In case 1, the only (infra-)bound objects (in a center of mass frame) are single electrons and positrons in their ground state; positronium, for example, is a resonance only.

In case 2, an external radial field corresponds informally to the presence of an unmodelled nucleus, ignoring recoil effects. In this case, the no-photon approximation produces a spectrum of bound states for as many electrons as the nucleus charge allows and sometimes a few less or more (ions). The 1-photon approximation produces radiative corrections to the spectrum.

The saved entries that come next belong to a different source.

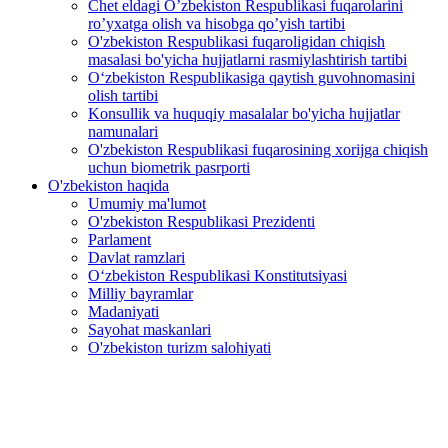
Chet eldagi O’zbekiston Respublikasi fuqarolarini
ro’yxatga olish va hisobga qo’yish tartibi
O'zbekiston Respublikasi fuqaroligidan chiqish
masalasi bo'yicha hujjatlarni rasmiylashtirish tartibi
O‘zbekiston Respublikasiga qaytish guvohnomasini
olish tartibi
Konsullik va huquqiy masalalar bo'yicha hujjatlar
namunalari
O'zbekiston Respublikasi fuqarosining xorijga chiqish
uchun biometrik pasrporti
O'zbekiston haqida
Umumiy ma'lumot
O'zbekiston Respublikasi Prezidenti
Parlament
Davlat ramzlari
O‘zbekiston Respublikasi Konstitutsiyasi
Milliy bayramlar
Madaniyati
Sayohat maskanlari
O'zbekiston turizm salohiyati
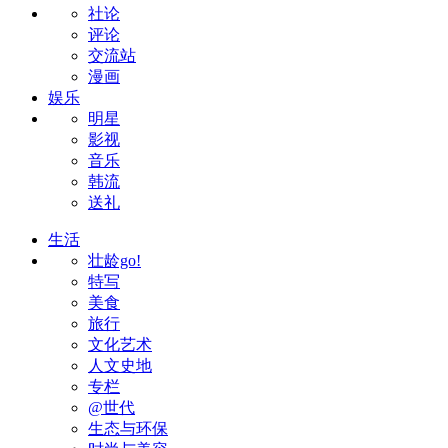
社论
评论
交流站
漫画
娱乐
明星
影视
音乐
韩流
送礼
生活
壮龄go!
特写
美食
旅行
文化艺术
人文史地
专栏
@世代
生态与环保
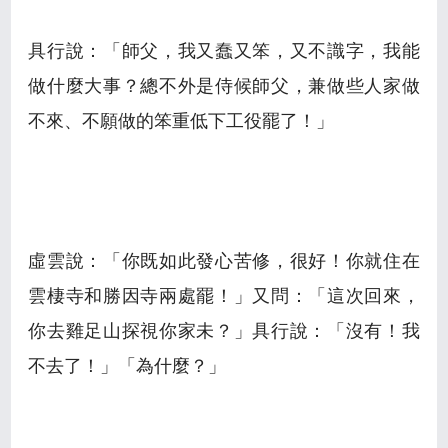
具行說：「師父，我又蠢又笨，又不識字，我能
做什麼大事？總不外是侍候師父，兼做些人家做
不來、不願做的笨重低下工役罷了！」
虛雲說：「你既如此發心苦修，很好！你就住在
雲棲寺和勝因寺兩處罷！」又問：「這次回來，
你去雞足山探視你家未？」具行說：「沒有！我
不去了！」「為什麼？」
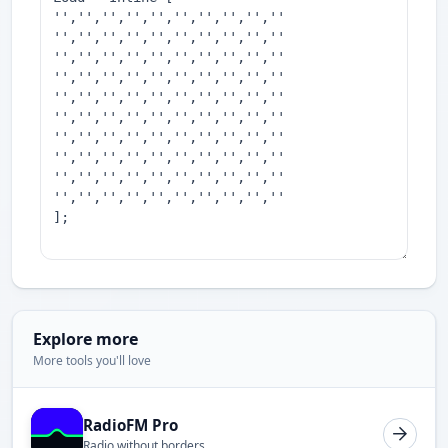
Explore more
More tools you'll love
RadioFM Pro
Radio without borders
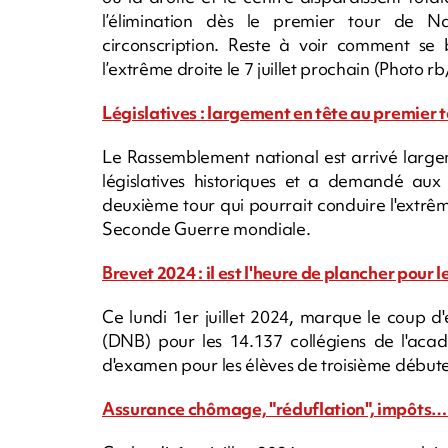
l’élimination dès le premier tour de N
circonscription. Reste à voir comment se 
l’extrême droite le 7 juillet prochain (Photo
Législatives : largement en tête au premier 
Le Rassemblement national est arrivé large
législatives historiques et a demandé aux
deuxième tour qui pourrait conduire l'extrêm
Seconde Guerre mondiale.
Brevet 2024 : il est l'heure de plancher pour 
Ce lundi 1er juillet 2024, marque le coup 
(DNB) pour les 14.137 collégiens de l'ac
d'examen pour les élèves de troisième débute
Assurance chômage, "réduflation", impôts… c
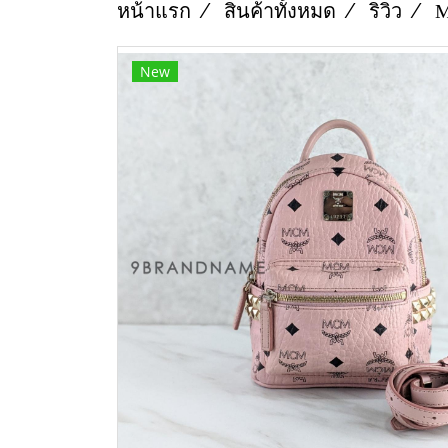
หน้าแรก
สินค้าทั้งหมด
ริวิว
M
New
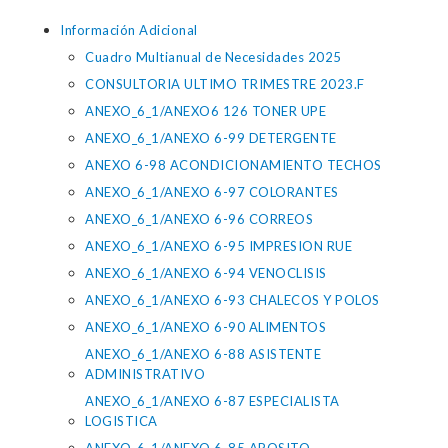
Información Adicional
Cuadro Multianual de Necesidades 2025
CONSULTORIA ULTIMO TRIMESTRE 2023.F
ANEXO_6_1/ANEXO6 126 TONER UPE
ANEXO_6_1/ANEXO 6-99 DETERGENTE
ANEXO 6-98 ACONDICIONAMIENTO TECHOS
ANEXO_6_1/ANEXO 6-97 COLORANTES
ANEXO_6_1/ANEXO 6-96 CORREOS
ANEXO_6_1/ANEXO 6-95 IMPRESION RUE
ANEXO_6_1/ANEXO 6-94 VENOCLISIS
ANEXO_6_1/ANEXO 6-93 CHALECOS Y POLOS
ANEXO_6_1/ANEXO 6-90 ALIMENTOS
ANEXO_6_1/ANEXO 6-88 ASISTENTE
ADMINISTRATIVO
ANEXO_6_1/ANEXO 6-87 ESPECIALISTA
LOGISTICA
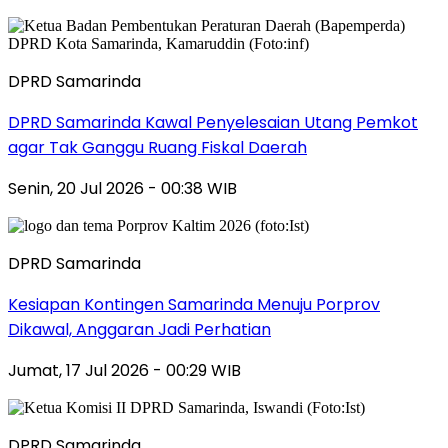
DPRD Samarinda
DPRD Samarinda Kawal Penyelesaian Utang Pemkot
agar Tak Ganggu Ruang Fiskal Daerah
Senin, 20 Jul 2026 - 00:38 WIB
DPRD Samarinda
Kesiapan Kontingen Samarinda Menuju Porprov
Dikawal, Anggaran Jadi Perhatian
Jumat, 17 Jul 2026 - 00:29 WIB
DPRD Samarinda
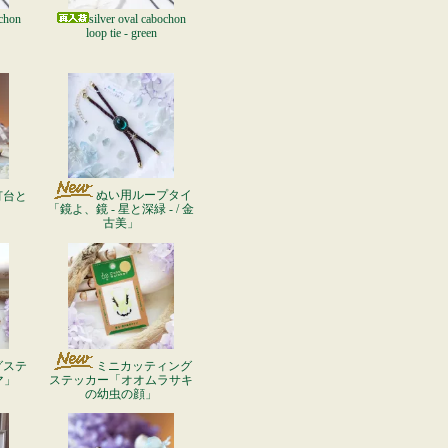
ochon
silver oval cabochon
loop tie - green
ぬい用ループタイ
灯台と
「鏡よ、鏡 - 星と深緑 - / 金
古美」
グステ
ミニカッティング
マ」
ステッカー「オオムラサキ
の幼虫の顔」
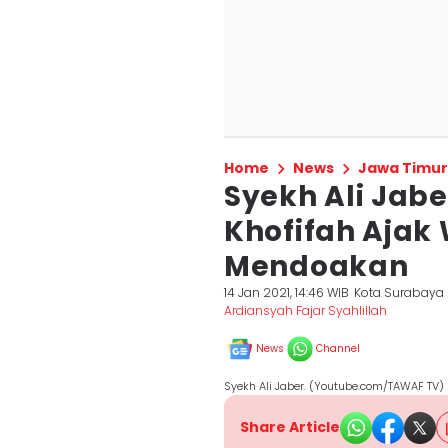
Home
News
Jawa Timur
Syekh Ali Jab
Khofifah Ajak
Mendoakan
14 Jan 2021, 14:46 WIB
Kota Surabaya
Ardiansyah Fajar Syahlillah
News
Channel
Syekh Ali Jaber. (Youtube.com/TAWAF TV)
Share Article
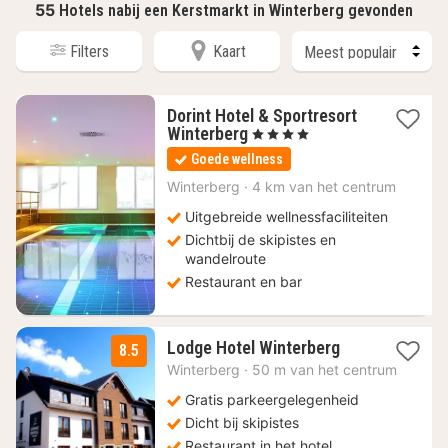
55
Hotels nabij een Kerstmarkt in Winterberg gevonden
Filters
Kaart
Dorint Hotel & Sportresort
1
Winterberg
, 4 Sterren
nacht
Goede wellness
vanaf
99
Winterberg
·
4 km van het centrum
€
Uitgebreide wellnessfaciliteiten
Dichtbij de skipistes en
wandelroute
Restaurant en bar
1
Lodge Hotel Winterberg
8.5
nacht
Winterberg
·
50 m van het centrum
vanaf
92
Gratis parkeergelegenheid
€
Dicht bij skipistes
Restaurant in het hotel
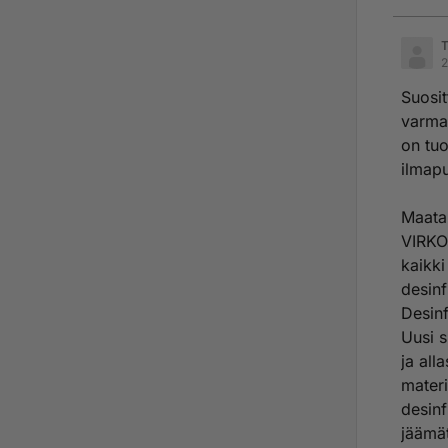
T
2
Suosit
varma,
on tuo
ilmapu
Maatal
VIRKO
kaikki
desin
Desin
Uusi s
ja all
materi
desinf
jäämät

But in exact QED, the corresponding poles would again turn into branch points (due to an unlimited number of soft photons), and we have no bound states in the conventional sense but only infra-bound states.

Case 3 is needed to take recoil effects into account. Proper modeling requires the nuclei to have non-Dirac form factors in the 0-photon approximation, and everything becomes significantly more complicated. But again, the full theory has to account for soft photons and hence produces branch points instead of poles, and hence only infra-bound states.

vanhees71 and dextercioby
vanhees71
Gold Member
I don't know, what you mean by "standard QED", but if you mean the minimal QED with one matter field should be bound states like positronium. Of course, as with any other non-trivial interacting-fields problem we have only approximations, but usually it's indeed treated by approximately solving the corresponding Bethe-Salpeter equation for the appropriate N-point function (in this case the two-electron-positron 4-point function) and looking for the poles (in the complex energy plane) indicating bound states. Of course, at higher orders this implies soft-photon resummations. For a detailed treatment, see e.g. Landau/Lifshitz vol. 4.